La tendencia a la centralización estatal rusa, que es impulsada por el capital financiero internacional y la burocracia civil y militar de Rusia, choca con las tendencias opuestas, centrífugas, que provoca la privatización de la economía y las aspiraciones nacionalistas de las ex repúblicas soviéticas. Esta centralización se enfrenta también a las aspiraciones democráticas de los trabajadores rusos, que van a necesitar de las libertades de organización para hacer frente a la ola de desocupación que provocará el “ajuste” capitalista.

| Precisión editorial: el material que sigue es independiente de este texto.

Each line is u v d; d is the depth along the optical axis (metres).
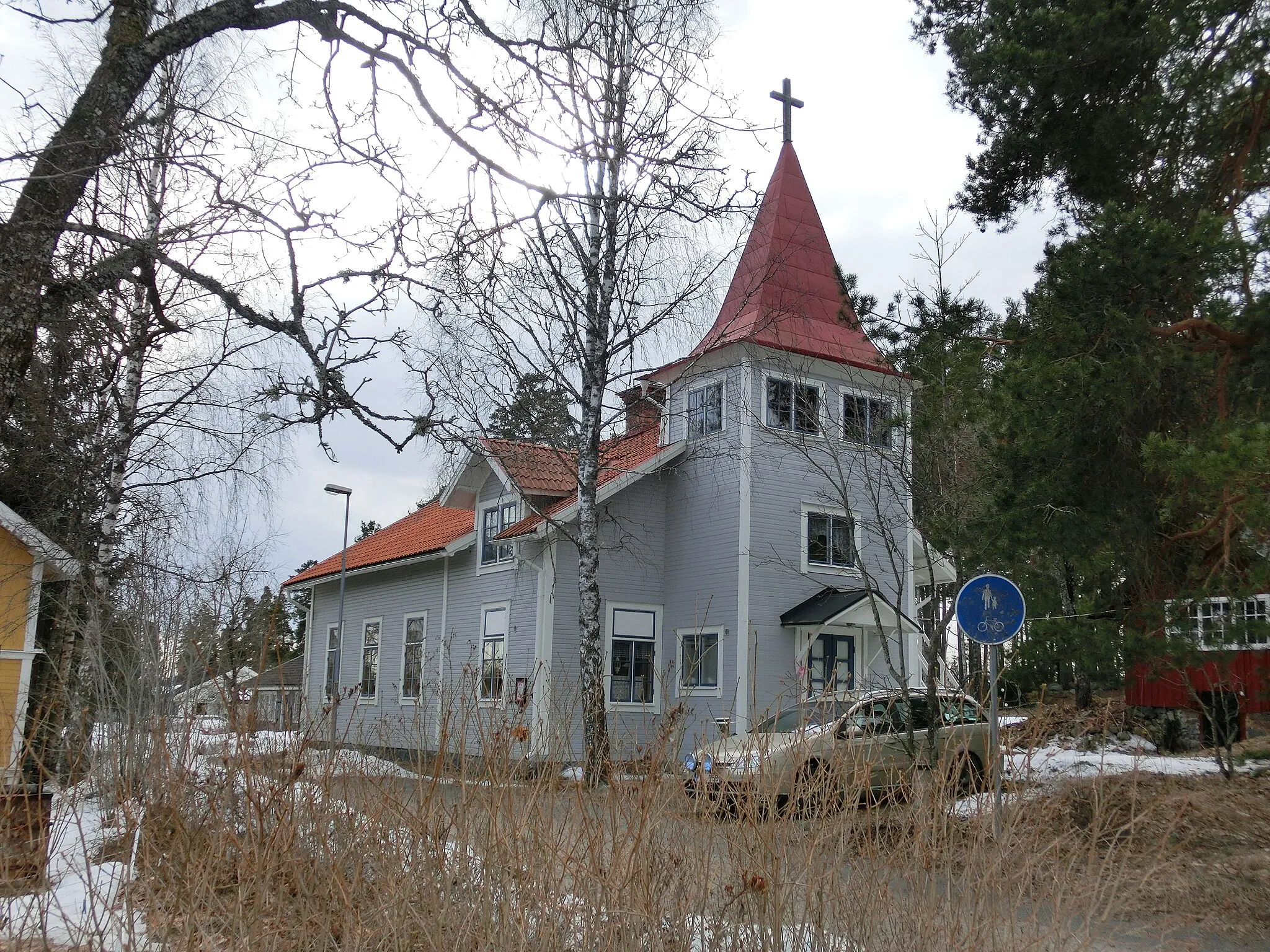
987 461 12.05
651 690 21.59
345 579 29.34
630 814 4.62
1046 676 11.08
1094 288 11.20
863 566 12.81
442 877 4.50
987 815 5.33
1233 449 9.43
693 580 21.72
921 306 13.50
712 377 21.98
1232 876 8.06
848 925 4.69
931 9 15.80
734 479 21.05
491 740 4.84
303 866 4.73
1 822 4.97
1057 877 5.12
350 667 29.80
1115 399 10.87
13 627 12.13
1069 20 12.54
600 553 21.62
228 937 4.58
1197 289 11.12
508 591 22.94
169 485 15.38
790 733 5.59
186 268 8.54
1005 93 13.63
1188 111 12.40
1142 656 10.42
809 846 4.72
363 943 4.38
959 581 11.93
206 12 8.70
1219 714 14.49
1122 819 7.96
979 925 4.77
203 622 8.31
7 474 12.51
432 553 25.14
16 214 7.89
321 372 8.48
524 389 16.83
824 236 23.16
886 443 14.62
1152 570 11.73
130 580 10.04
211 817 5.05
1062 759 8.94
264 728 5.70
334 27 8.99
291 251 8.89
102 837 5.68
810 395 19.78
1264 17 12.08
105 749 6.70
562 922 4.49
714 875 4.79
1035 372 11.25
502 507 23.81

Considerando estos factores históricos, el golpe de Yeltsin no pasa del nivel de tentativa; estará obligado, por lo tanto, a nuevas maniobras, pactos y alianzas, y a nuevos ensayos seudo-democráticos. Las fuerzas armadas no han demostrado que puedan hacerse cargo del país.
A la luz de estas caracterizaciones nos pronunciamos por las siguientes consignas: abajo la dictadura pro-imperialista de Yeltsin; independencia para las ex repúblicas soviéticas; vigencia plena de las libertades democráticas; abajo la privatización en masa; expropiación de la burocracia; inmediatas elecciones generales para una Asamblea Constituyente soberana; poner en pie a la clase obrera construyendo sindicatos independientes, comités de fábrica y consejos obreros.